=== Begin Enclosure ===
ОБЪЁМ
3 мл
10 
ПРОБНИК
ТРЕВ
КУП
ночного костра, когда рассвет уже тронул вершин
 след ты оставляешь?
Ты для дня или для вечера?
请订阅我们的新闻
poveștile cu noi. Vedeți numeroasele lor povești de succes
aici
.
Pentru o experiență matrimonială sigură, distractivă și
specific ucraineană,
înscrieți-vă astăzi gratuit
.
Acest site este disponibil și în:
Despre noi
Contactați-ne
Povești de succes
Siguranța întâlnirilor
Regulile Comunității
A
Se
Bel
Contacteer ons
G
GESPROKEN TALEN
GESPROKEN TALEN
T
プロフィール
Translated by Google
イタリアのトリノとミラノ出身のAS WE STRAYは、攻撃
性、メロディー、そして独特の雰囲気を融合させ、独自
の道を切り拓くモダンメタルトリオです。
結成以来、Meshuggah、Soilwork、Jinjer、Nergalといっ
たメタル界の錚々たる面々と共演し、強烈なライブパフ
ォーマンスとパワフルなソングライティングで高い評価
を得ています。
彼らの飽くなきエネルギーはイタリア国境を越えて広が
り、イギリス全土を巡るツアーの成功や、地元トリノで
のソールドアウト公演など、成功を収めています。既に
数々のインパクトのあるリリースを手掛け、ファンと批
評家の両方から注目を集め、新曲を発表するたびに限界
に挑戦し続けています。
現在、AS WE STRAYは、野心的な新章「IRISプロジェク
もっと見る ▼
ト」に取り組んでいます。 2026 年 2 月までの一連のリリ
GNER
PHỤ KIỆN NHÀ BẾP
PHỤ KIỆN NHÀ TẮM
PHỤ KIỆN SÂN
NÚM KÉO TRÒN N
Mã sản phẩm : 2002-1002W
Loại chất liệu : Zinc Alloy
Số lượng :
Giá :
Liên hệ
=== End Enclosure ===
▶ **Aim of the exercise**
Can you copy every line of the records above word for word, in the same order and with the same line breaks?

▶ **Task solution**
ОБЪЁМ
3 мл
10 
ПРОБНИК
ТРЕВ
КУП
ночного костра, когда рассвет уже тронул вершин
 след ты оставляешь?
Ты для дня или для вечера?
请订阅我们的新闻
poveștile cu noi. Vedeți numeroasele lor povești de succes
aici
.
Pentru o experiență matrimonială sigură, distractivă și
specific ucraineană,
înscrieți-vă astăzi gratuit
.
Acest site este disponibil și în:
Despre noi
Contactați-ne
Povești de succes
Siguranța întâlnirilor
Regulile Comunității
A
Se
Bel
Contacteer ons
G
GESPROKEN TALEN
GESPROKEN TALEN
T
プロフィール
Translated by Google
イタリアのトリノとミラノ出身のAS WE STRAYは、攻撃
性、メロディー、そして独特の雰囲気を融合させ、独自
の道を切り拓くモダンメタルトリオです。
結成以来、Meshuggah、Soilwork、Jinjer、Nergalといっ
たメタル界の錚々たる面々と共演し、強烈なライブパフ
ォーマンスとパワフルなソングライティングで高い評価
を得ています。
彼らの飽くなきエネルギーはイタリア国境を越えて広が
り、イギリス全土を巡るツアーの成功や、地元トリノで
のソールドアウト公演など、成功を収めています。既に
数々のインパクトのあるリリースを手掛け、ファンと批
評家の両方から注目を集め、新曲を発表するたびに限界
に挑戦し続けています。
現在、AS WE STRAYは、野心的な新章「IRISプロジェク
もっと見る ▼
ト」に取り組んでいます。 2026 年 2 月までの一連のリリ
GNER
PHỤ KIỆN NHÀ BẾP
PHỤ KIỆN NHÀ TẮM
PHỤ KIỆN SÂN
NÚM KÉO TRÒN N
Mã sản phẩm : 2002-1002W
Loại chất liệu : Zinc Alloy
Số lượng :
Giá :
Liên hệ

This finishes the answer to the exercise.